Bashar Fahmi still missing after nine months
Alhurra Television has released a video (above) to ensure that Alhurra correspondent Bashar Fahmi, who went missing in Aleppo, Syria on Aug. 20, 2012, is not forgotten nine months later.
Fahmi was a part of a group of reporters caught in crossfire in Aleppo, causing the death of one journalist and the capture and subsequent release of another.
“The last nine months have been incredibly difficult on the Bashar’s family and his colleagues. We implore anyone who has any information about Bashar to please come forward,” said Brian Conniff, President of the Middle East Broadcasting Networks, Inc. MBN manages and operates Alhurra TV.
At a protest held in front of the Syrian Consulate in Istanbul on May 14th, Fahmi’s wife Arzu Kadumi plead, “I grow tired of telling the same things over and over again…we can’t get any information about my husband…I am tired in every respect. I want to get information about him.”

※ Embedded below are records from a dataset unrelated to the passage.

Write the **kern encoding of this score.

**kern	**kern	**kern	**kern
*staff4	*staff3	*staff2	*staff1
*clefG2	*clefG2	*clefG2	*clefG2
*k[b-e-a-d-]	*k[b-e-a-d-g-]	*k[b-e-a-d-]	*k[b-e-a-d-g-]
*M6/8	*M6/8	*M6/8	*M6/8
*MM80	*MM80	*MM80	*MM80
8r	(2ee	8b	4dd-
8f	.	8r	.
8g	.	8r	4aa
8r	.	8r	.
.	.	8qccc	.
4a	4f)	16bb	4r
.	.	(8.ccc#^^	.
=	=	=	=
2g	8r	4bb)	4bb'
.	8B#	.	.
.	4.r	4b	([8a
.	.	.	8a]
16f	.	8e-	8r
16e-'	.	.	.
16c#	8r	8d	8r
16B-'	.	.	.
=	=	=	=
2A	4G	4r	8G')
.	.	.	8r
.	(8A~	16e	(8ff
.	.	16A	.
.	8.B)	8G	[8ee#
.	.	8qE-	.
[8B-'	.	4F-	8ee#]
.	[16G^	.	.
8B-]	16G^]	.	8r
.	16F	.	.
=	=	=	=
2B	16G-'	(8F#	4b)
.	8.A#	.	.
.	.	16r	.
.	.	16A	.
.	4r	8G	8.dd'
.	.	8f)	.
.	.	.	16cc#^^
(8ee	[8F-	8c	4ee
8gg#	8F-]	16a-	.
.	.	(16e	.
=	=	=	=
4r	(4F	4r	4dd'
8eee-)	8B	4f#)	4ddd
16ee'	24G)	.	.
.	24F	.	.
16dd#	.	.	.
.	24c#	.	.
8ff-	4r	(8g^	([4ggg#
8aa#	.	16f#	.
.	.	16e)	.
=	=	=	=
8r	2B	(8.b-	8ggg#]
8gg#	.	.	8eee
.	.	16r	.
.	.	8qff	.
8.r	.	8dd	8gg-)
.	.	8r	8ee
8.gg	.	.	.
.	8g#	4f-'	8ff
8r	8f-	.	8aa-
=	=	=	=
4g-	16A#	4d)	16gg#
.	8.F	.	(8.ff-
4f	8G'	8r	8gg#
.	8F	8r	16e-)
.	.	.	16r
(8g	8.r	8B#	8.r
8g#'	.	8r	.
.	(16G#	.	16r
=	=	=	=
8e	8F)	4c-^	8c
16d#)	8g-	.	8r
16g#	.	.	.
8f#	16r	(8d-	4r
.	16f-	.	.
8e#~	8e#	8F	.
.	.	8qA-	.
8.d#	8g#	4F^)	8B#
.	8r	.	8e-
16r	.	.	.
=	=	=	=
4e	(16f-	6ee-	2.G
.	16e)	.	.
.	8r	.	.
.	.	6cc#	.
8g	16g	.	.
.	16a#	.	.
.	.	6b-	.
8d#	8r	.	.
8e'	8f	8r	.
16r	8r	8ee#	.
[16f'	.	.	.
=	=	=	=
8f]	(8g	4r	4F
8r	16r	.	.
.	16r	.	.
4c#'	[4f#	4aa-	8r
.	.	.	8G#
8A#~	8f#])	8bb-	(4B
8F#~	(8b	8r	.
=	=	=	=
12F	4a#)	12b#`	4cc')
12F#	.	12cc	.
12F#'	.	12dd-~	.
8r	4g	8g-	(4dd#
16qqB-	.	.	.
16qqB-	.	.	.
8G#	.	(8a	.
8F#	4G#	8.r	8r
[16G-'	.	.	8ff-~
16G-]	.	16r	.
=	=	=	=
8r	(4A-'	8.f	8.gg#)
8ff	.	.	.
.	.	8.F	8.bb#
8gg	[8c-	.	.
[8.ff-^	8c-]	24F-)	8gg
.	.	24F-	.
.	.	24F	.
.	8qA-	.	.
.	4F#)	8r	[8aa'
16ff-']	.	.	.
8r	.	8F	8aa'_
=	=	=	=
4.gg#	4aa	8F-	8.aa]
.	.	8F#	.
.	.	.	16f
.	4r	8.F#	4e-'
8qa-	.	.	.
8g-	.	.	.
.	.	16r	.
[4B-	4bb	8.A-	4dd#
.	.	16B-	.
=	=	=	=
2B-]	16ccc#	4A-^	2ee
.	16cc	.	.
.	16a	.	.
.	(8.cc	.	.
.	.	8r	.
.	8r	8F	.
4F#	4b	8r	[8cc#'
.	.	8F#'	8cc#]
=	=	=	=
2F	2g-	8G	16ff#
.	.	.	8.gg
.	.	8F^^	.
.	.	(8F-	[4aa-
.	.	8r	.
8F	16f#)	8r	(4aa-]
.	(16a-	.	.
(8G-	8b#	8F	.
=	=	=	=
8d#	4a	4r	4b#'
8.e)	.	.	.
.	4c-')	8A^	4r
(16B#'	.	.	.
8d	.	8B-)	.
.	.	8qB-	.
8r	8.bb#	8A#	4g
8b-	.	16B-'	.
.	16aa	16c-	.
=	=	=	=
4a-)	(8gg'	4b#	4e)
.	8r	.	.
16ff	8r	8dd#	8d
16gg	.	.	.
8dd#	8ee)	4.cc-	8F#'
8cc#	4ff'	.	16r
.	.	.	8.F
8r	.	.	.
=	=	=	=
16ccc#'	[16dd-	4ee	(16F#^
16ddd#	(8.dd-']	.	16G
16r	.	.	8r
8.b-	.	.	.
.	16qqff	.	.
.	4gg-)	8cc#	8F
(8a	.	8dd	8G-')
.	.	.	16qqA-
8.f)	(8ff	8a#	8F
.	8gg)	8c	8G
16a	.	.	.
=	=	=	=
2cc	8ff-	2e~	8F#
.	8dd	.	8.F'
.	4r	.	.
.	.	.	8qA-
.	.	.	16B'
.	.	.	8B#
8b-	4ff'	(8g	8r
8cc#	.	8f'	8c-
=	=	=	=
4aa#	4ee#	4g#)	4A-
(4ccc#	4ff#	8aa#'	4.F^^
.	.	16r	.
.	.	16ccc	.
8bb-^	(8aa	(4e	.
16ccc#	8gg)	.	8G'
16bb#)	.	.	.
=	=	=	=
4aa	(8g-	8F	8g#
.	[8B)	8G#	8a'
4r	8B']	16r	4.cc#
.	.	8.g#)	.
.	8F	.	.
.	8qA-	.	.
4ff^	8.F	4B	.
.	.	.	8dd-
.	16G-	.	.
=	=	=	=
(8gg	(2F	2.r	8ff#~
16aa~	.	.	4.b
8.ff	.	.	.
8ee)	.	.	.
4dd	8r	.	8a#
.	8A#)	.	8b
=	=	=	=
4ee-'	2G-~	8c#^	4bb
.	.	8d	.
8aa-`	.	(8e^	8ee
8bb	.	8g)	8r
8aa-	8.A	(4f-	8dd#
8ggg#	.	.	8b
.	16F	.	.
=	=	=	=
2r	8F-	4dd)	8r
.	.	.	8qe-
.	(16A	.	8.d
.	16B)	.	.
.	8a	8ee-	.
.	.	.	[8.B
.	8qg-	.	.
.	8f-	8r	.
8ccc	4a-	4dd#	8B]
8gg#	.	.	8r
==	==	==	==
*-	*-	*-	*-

The Committee to Protect Journalists (CPJ) reported that Syria was the profession’s deadliest country in 2012, with 28 journalists killed in combat or targeted for murder by government or opposition forces. The CPJ also noted that in 2012 at least 21 local and international journalists were abducted by various sides of the Syrian conflict, including government or pro-government militias; rebel or rebel-affiliated groups; and non-Syrian Islamic extremist groups. Earlier this month the organization issued a statement that “all sides in this conflict must remember that journalists are civilians and must not be targeted for their work.”